In this exercise, write out the data word for word and leave every image out.

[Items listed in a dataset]
☆ ☆ ☆ ☆ ☆ ☆ ☆

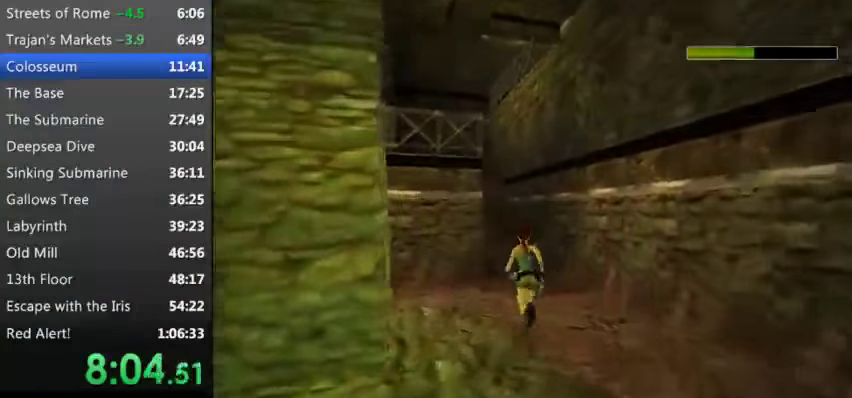
{"keys": ["t", "up"], "events": [[300, "left", "down"], [434, "left", "up"]]}
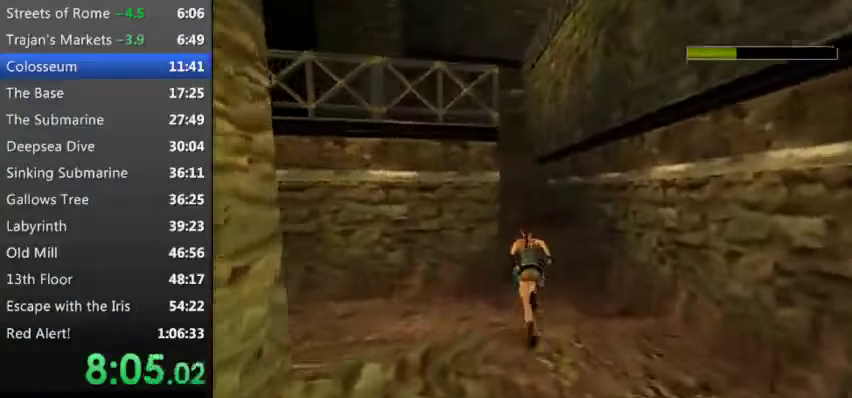
{"keys": ["t", "up"], "events": [[200, "right", "down"], [300, "right", "up"]]}
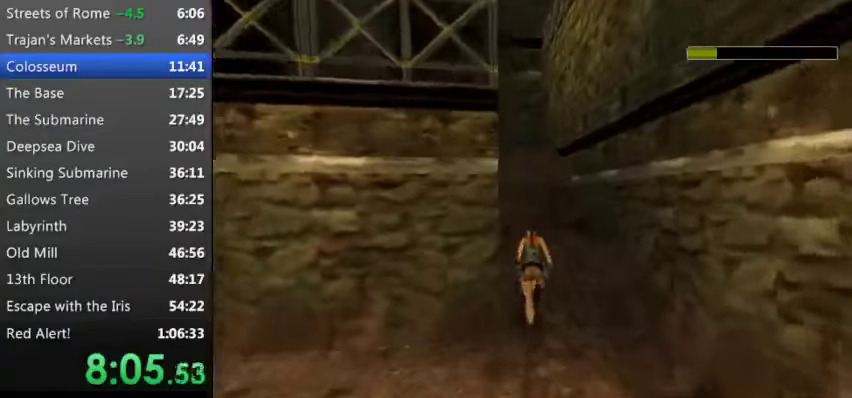
{"keys": ["s", "t", "up"], "events": [[234, "s", "down"]]}
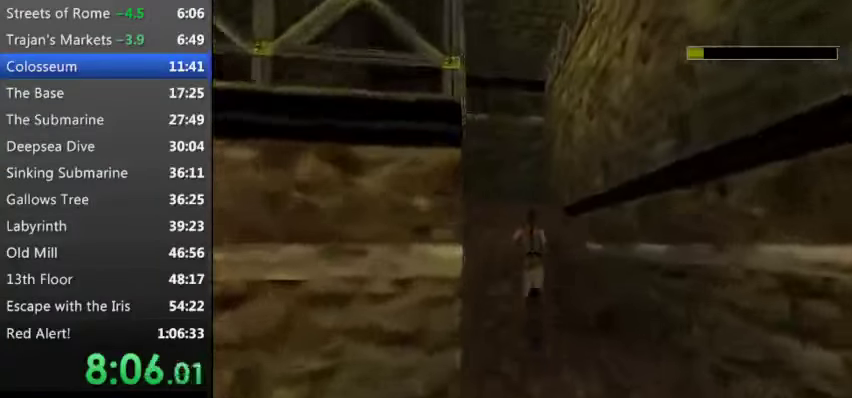
{"keys": ["right", "up"], "events": [[200, "s", "up"], [200, "t", "up"], [467, "right", "down"]]}
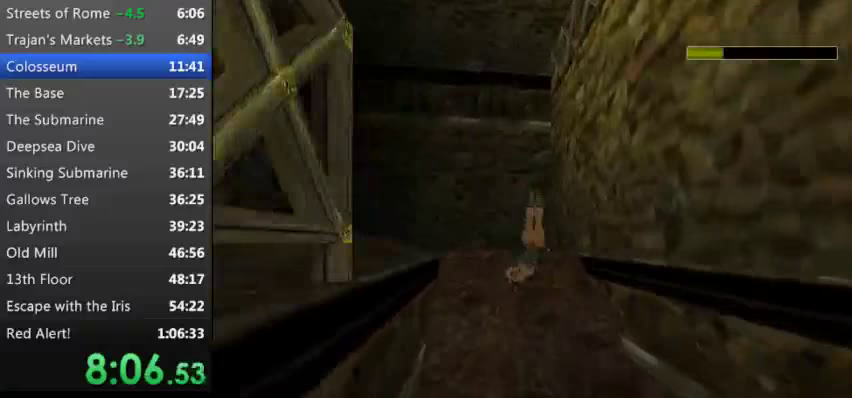
{"keys": ["right", "up"], "events": []}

☆ ☆ ☆ ☆ ☆ ☆ ☆

Your solution:
{"keys": ["t", "up"], "events": [[300, "left", "down"], [434, "left", "up"]]}
{"keys": ["t", "up"], "events": [[200, "right", "down"], [300, "right", "up"]]}
{"keys": ["s", "t", "up"], "events": [[234, "s", "down"]]}
{"keys": ["right", "up"], "events": [[200, "s", "up"], [200, "t", "up"], [467, "right", "down"]]}
{"keys": ["right", "up"], "events": []}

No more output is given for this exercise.